Fishing is a deck-building trick-taking game from mad scientist designer Friedemann Friese. The game is played over eight rounds. Every round you score points based on the cards you win. These cards are shuffled, and they go to the bottom of your personal draw deck. In the next round, you draw cards from your personal draw deck. Your draw deck starts empty. In the first round, if you don’t even win enough cards to add to your draw deck, you will get some help. This is where things start getting interesting. When your draw deck runs out, it means you need help, and the game will help you by letting you draw powerful cards from reserve decks. There are several reserve decks, each containing cards more powerful than the previous. How many of these decks will be used in a game depends very much on how the game goes. Due to how more and more powerful cards get into circulation, the landscape of the game changes as you play.

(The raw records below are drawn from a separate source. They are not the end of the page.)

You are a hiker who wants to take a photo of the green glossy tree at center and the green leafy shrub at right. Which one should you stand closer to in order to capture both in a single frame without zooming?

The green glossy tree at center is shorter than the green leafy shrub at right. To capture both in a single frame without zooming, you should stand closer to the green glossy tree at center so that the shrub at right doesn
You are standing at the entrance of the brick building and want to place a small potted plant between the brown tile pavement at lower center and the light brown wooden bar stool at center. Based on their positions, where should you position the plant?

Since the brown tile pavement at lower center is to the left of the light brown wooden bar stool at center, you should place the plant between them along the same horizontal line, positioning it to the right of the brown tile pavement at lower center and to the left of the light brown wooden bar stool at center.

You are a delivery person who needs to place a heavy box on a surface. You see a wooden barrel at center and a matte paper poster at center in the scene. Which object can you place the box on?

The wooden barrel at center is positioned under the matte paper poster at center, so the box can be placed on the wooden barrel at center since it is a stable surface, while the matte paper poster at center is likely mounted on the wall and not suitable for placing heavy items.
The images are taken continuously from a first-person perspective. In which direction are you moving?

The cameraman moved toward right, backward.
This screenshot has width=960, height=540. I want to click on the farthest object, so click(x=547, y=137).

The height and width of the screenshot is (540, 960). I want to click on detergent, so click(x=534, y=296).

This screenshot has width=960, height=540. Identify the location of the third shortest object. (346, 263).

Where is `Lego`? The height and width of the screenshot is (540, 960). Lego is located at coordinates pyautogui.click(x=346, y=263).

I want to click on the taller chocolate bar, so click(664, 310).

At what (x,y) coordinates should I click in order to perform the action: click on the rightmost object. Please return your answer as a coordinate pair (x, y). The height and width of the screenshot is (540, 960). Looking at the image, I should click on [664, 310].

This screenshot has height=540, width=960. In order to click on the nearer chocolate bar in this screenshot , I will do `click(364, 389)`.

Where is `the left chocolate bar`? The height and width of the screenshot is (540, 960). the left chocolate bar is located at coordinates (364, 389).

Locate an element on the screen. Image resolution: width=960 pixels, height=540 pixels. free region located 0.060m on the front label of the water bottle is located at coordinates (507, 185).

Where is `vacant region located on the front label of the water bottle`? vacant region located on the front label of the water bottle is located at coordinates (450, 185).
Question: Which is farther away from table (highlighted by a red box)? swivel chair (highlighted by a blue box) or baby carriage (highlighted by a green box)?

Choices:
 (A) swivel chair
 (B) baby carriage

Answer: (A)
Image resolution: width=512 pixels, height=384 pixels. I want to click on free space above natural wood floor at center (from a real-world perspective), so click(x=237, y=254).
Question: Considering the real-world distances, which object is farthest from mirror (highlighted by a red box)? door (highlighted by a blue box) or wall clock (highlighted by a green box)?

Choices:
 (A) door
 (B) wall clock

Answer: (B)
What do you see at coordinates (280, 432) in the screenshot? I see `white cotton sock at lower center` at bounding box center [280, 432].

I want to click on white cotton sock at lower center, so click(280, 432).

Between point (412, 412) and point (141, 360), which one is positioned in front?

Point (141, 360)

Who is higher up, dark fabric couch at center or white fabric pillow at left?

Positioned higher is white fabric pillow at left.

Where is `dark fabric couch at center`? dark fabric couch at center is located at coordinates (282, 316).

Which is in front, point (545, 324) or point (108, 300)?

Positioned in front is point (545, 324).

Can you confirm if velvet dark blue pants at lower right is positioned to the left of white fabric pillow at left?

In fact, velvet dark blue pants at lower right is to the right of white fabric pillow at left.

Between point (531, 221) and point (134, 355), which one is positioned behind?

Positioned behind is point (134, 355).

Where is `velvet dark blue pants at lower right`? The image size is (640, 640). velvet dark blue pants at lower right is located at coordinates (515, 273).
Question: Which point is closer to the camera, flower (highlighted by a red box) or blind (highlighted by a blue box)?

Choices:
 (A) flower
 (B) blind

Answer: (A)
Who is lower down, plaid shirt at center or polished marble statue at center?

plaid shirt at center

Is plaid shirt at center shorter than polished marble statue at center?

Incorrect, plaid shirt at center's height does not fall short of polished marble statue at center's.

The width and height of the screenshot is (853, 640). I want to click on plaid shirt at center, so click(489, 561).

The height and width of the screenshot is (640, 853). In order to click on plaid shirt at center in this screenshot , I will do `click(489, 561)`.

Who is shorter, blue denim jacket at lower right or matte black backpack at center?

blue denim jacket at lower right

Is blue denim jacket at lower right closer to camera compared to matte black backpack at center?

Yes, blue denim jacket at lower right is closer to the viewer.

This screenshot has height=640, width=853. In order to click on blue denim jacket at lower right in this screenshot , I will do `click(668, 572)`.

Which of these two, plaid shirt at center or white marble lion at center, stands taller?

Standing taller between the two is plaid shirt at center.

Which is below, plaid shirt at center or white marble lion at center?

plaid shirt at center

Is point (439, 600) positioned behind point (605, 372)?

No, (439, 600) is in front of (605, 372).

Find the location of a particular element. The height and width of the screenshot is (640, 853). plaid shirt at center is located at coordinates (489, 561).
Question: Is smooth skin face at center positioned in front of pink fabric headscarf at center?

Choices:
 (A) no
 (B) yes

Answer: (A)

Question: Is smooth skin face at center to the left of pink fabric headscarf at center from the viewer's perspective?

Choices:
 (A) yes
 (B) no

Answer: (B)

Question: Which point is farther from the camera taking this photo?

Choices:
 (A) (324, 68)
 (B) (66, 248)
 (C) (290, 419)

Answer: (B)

It is probably not accurate to describe this as a deck-building game since you don’t have much control on what cards get added to your deck. You just know the cards which get added becomes stronger and stronger.
Cards come in four suits. The reserve cards will introduce a trump suit. In the reserve decks there are also cards with higher numbers than the starting cards, and also some cards with special powers. One special power in the game allows you to steal one card from the current trick, even if you don’t win it. Another power lets you become the start player for the next trick.
The game has an interesting ebb and flow. If you do poorly, you will get to draw new powerful cards, and they can help you greatly in the next round. It might not be a good idea to intentionally lose all the time. It is still important to score points. The special power card which can steal someone else’s card is important. This is one way you can improve your deck without needing to lose too much or taking too many weak cards.
Whenever you win a trick, you place the cards in the pile on the left, so that you can keep track of how many cards you have won in the current round. When the round ends, you shuffle these cards and add them to the bottom of your draw deck, on the right.
These are some of the the reserve cards from the strongest reserve deck (5 stars).
For 4 players, these are the hand sizes for each of the 8 rounds.
You can do a fair bit of card counting. By observing which cards your opponents have won, you know what cards they have in their decks so you can somewhat anticipate them. This is a strategic element in the game.
Fishing is a fun twist to the trick-taking genre. I like it!